In the passage below about no longer wearing wedding rings, what did the man at work offer the writer one recent rainy morning?

begin Extracted text

I miss having them on my hand, and as a result, I now think about them a lot – they are made noticeable by their absence. It doesn’t surprise me that I’m aware of their absence. What does surprise me is that strangers, especially men, seem to notice their absence.  
Oh, not that they say “you aren’t wearing wedding rings.” But I’m fascinated by the subtly different way men interact with me now that I’m not wearing wedding rings. Clerks in stores are mildly flirtatious. Nothing offensive or overt; indeed, it almost seems like a reflex. But a reflex that didn’t happen when I wore wedding rings.

Then there was the man at work who offered to share his umbrella to the front door one recent rainy morning. I didn’t think much of his chivalrous gesture (though as a rule, men stride by me making for the front door of the building), until we got on the elevator and he made eye contact, said “I’m John Smith,” and extended his hand. There was no graceful way to not complete the introduction. He then proceeded to make conversation. Not small talk, but actual conversation.

end Extracted text
begin Entries supplied

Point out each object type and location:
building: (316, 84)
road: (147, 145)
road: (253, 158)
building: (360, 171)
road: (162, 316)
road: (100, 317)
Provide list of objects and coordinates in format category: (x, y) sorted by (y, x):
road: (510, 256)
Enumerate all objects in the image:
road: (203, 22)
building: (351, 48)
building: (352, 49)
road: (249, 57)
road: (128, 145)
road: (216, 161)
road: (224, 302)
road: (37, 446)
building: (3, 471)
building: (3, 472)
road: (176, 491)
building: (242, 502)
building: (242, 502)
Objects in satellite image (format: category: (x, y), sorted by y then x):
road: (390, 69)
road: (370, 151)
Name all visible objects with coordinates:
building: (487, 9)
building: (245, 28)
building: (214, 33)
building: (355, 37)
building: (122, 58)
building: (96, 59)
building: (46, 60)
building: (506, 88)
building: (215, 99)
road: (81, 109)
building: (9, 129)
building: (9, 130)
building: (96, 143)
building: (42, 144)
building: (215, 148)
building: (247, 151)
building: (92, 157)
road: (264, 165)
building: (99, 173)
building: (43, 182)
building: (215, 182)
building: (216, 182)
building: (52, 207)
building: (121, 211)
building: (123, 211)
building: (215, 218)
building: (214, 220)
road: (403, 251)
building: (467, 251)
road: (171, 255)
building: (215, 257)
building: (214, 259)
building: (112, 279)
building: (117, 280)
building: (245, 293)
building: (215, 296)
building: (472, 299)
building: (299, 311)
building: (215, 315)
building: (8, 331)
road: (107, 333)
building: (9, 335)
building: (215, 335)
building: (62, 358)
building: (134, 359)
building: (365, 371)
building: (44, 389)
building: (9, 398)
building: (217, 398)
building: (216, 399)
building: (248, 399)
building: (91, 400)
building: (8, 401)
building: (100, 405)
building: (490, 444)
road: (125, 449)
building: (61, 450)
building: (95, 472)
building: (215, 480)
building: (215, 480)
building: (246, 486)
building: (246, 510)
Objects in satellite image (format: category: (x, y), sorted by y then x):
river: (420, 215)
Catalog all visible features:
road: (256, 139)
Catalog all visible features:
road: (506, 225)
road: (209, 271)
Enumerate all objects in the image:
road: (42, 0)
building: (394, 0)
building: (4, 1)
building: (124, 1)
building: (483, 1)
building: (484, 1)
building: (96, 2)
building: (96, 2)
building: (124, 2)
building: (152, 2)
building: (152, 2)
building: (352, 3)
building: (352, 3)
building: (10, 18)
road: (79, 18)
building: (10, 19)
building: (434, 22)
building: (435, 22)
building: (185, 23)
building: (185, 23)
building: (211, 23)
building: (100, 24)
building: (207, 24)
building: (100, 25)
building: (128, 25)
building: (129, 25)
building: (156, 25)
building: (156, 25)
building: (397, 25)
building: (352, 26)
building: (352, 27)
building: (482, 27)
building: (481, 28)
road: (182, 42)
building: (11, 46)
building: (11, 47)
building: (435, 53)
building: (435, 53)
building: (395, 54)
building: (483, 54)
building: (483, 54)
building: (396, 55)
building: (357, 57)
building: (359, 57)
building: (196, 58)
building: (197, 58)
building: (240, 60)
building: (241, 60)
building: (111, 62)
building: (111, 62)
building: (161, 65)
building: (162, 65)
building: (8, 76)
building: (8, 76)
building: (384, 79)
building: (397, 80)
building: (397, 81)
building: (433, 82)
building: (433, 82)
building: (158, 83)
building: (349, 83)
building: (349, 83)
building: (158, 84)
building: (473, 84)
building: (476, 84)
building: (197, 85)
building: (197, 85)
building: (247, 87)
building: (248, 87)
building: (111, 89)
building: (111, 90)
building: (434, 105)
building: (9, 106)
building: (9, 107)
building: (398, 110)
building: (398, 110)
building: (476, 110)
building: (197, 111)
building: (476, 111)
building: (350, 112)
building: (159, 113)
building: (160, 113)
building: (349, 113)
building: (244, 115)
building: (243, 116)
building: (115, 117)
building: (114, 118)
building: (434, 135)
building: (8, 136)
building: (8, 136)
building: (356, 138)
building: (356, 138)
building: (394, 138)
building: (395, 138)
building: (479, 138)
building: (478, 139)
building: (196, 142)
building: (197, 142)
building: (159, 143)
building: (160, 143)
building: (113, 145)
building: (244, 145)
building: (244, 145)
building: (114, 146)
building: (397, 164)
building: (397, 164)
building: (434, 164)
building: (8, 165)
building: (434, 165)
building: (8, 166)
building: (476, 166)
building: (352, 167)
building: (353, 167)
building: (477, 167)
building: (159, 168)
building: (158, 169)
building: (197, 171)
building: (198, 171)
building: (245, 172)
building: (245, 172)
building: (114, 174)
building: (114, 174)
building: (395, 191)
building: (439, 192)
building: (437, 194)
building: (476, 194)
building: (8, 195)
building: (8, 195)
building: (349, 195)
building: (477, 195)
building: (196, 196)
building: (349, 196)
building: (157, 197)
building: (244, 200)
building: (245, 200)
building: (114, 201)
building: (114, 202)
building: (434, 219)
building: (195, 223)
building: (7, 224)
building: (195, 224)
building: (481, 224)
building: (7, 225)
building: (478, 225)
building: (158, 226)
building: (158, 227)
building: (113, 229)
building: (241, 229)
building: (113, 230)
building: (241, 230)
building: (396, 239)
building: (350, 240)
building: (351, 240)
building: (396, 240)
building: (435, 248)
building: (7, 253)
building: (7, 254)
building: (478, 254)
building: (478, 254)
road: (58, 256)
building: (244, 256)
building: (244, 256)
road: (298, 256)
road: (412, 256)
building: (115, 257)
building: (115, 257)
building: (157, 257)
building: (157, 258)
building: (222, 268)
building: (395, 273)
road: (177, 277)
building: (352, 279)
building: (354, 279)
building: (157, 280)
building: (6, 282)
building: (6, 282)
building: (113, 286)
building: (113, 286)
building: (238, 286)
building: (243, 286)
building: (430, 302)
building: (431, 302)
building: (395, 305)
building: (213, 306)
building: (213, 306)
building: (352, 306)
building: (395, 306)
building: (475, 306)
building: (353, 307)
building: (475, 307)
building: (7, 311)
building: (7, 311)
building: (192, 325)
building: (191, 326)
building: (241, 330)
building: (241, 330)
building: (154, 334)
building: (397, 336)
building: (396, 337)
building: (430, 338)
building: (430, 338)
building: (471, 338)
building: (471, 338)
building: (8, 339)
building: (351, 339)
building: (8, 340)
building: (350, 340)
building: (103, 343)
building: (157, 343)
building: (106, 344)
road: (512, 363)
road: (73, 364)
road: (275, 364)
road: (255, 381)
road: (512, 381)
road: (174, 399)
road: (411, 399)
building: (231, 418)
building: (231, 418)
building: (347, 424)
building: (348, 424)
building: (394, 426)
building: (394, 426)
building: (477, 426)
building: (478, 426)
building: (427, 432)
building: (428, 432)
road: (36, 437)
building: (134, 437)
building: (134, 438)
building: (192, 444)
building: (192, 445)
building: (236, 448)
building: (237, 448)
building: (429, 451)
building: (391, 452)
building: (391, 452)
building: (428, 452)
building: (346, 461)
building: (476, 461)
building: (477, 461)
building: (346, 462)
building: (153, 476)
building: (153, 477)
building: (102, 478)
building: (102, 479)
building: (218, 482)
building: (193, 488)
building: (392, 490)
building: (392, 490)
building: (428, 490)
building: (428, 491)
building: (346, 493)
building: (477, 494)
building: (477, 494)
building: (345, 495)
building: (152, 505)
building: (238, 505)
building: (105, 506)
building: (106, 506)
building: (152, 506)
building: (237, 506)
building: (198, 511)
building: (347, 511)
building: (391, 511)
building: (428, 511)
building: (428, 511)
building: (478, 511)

end Entries supplied

== The reply ==
He offered to share his umbrella to the front door.